**RECORDS SHOWN**
★ ★ ★
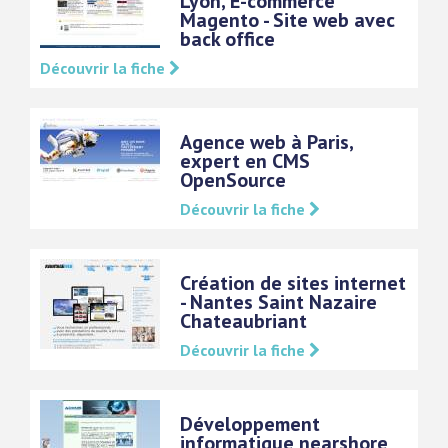
Lyon, E-commerce
Magento - Site web avec
back office
Découvrir la fiche
Agence web à Paris,
expert en CMS
OpenSource
Découvrir la fiche
Création de sites internet
- Nantes Saint Nazaire
Chateaubriant
Découvrir la fiche
Développement
informatique nearshore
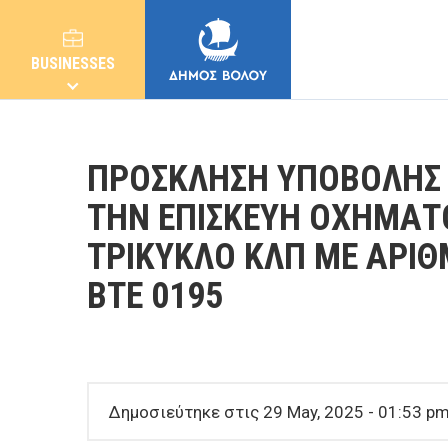
BUSINESSES
ΠΡΟΣΚΛΗΣΗ ΥΠΟΒΟΛΗΣ 
ΤΗΝ ΕΠΙΣΚΕΥΗ ΟΧΗΜΑΤ
ΤΡΙΚΥΚΛΟ ΚΛΠ ΜΕ ΑΡΙΘ
MUNICIPALITY
ΒΤΕ 0195
CITIZENS
E-SERVICES
Δημοσιεύτηκε στις 29 May, 2025 - 01:53 p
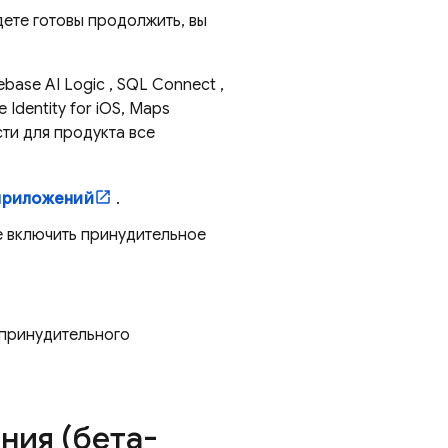
дете готовы продолжить, вы
rebase AI Logic
,
SQL Connect
,
 Identity for iOS, Maps
сти для продукта все
приложений
.
е включить принудительное
 принудительного
ния (бета-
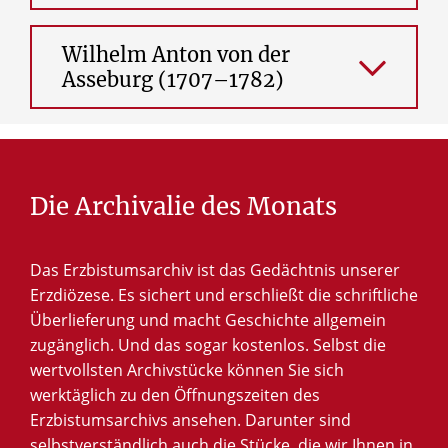
Wilhelm Anton von der
Asseburg (1707–1782)
Die
Archivalie
des
Monats
Das Erzbistumsarchiv ist das Gedächtnis unserer
Erzdiözese. Es sichert und erschließt die schriftliche
Überlieferung und macht Geschichte allgemein
© Cornelius Stiegemann / Erzbistum Paderborn
zugänglich. Und das sogar kostenlos. Selbst die
Darstellung des Paderborner Fürstbischofs
wertvollsten Archivstücke können Sie sich
Wilhelm Anton von der Asseburg (amt. 1763-
werktäglich zu den Öffnungszeiten des
1782) auf seinem Grabmal im Paderborner
Erzbistumsarchivs ansehen. Darunter sind
Dom.
selbstverständlich auch die Stücke, die wir Ihnen in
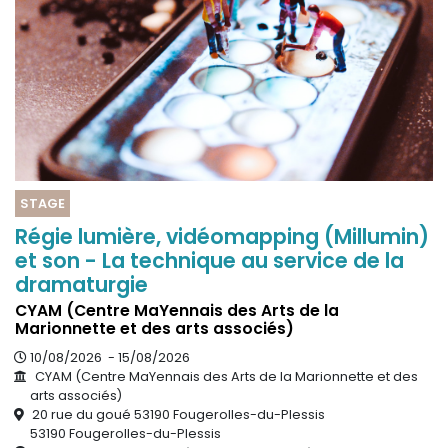
STAGE
Régie lumière, vidéomapping (Millumin)
et son - La technique au service de la
dramaturgie
CYAM (Centre MaYennais des Arts de la
Marionnette et des arts associés)
10/08/2026 - 15/08/2026
CYAM (Centre MaYennais des Arts de la Marionnette et des
arts associés)
20 rue du goué 53190 Fougerolles-du-Plessis
53190 Fougerolles-du-Plessis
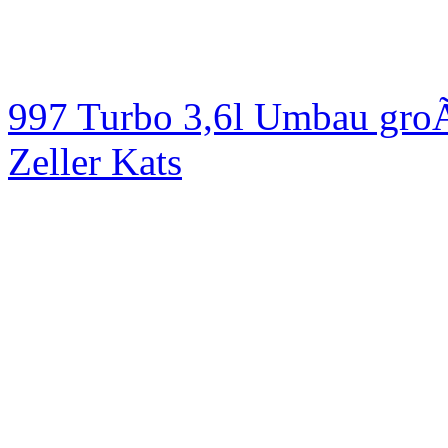
997 Turbo 3,6l Umbau groÃ
Zeller Kats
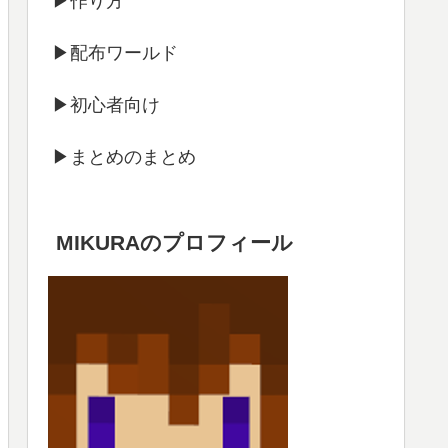
▶作り方
▶配布ワールド
▶初心者向け
▶まとめのまとめ
MIKURAのプロフィール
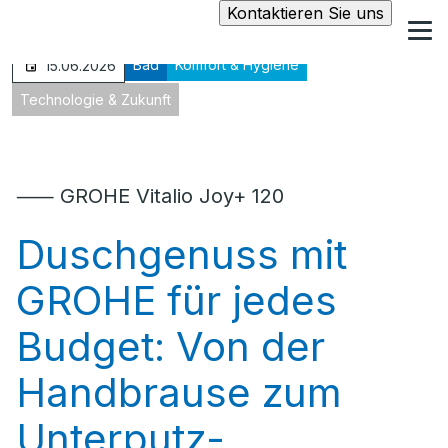
Kontaktieren Sie uns
Bad
Komfort & Hygiene
15.06.2026
Technologie & Zukunft
⸺ GROHE Vitalio Joy+ 120
Duschgenuss mit
GROHE für jedes
Budget: Von der
Handbrause zum
Unterputz-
★ ★ ★
**WHAT IS NEEDED**
Can you write out the listing above again with every "Découvrir la fiche" replaced by "Voir la fiche", leaving everything else unchanged and omitting the pictures?

**ANSWER TO THE PROBLEM**
Lyon, E-commerce
Magento - Site web avec
back office
Voir la fiche
Agence web à Paris,
expert en CMS
OpenSource
Voir la fiche
Création de sites internet
- Nantes Saint Nazaire
Chateaubriant
Voir la fiche
Développement
informatique nearshore
BUSINESSES
ΠΡΟΣΚΛΗΣΗ ΥΠΟΒΟΛΗΣ 
ΤΗΝ ΕΠΙΣΚΕΥΗ ΟΧΗΜΑΤ
ΤΡΙΚΥΚΛΟ ΚΛΠ ΜΕ ΑΡΙΘ
MUNICIPALITY
ΒΤΕ 0195
CITIZENS
E-SERVICES
Δημοσιεύτηκε στις 29 May, 2025 - 01:53 p
дете готовы продолжить, вы
rebase AI Logic
,
SQL Connect
,
 Identity for iOS, Maps
сти для продукта все
приложений
.
е включить принудительное
 принудительного
ния (бета-
Wilhelm Anton von der
Asseburg (1707–1782)
Die
Archivalie
des
Monats
Das Erzbistumsarchiv ist das Gedächtnis unserer
Erzdiözese. Es sichert und erschließt die schriftliche
Überlieferung und macht Geschichte allgemein
© Cornelius Stiegemann / Erzbistum Paderborn
zugänglich. Und das sogar kostenlos. Selbst die
Darstellung des Paderborner Fürstbischofs
wertvollsten Archivstücke können Sie sich
Wilhelm Anton von der Asseburg (amt. 1763-
werktäglich zu den Öffnungszeiten des
1782) auf seinem Grabmal im Paderborner
Erzbistumsarchivs ansehen. Darunter sind
Dom.
selbstverständlich auch die Stücke, die wir Ihnen in
STAGE
Régie lumière, vidéomapping (Millumin)
et son - La technique au service de la
dramaturgie
CYAM (Centre MaYennais des Arts de la
Marionnette et des arts associés)
10/08/2026 - 15/08/2026
CYAM (Centre MaYennais des Arts de la Marionnette et des
arts associés)
20 rue du goué 53190 Fougerolles-du-Plessis
53190 Fougerolles-du-Plessis
997 Turbo 3,6l Umbau groÃ
Zeller Kats
▶作り方
▶配布ワールド
▶初心者向け
▶まとめのまとめ
MIKURAのプロフィール
Kontaktieren Sie uns
Bad
Komfort & Hygiene
15.06.2026
Technologie & Zukunft
⸺ GROHE Vitalio Joy+ 120
Duschgenuss mit
GROHE für jedes
Budget: Von der
Handbrause zum
Unterputz-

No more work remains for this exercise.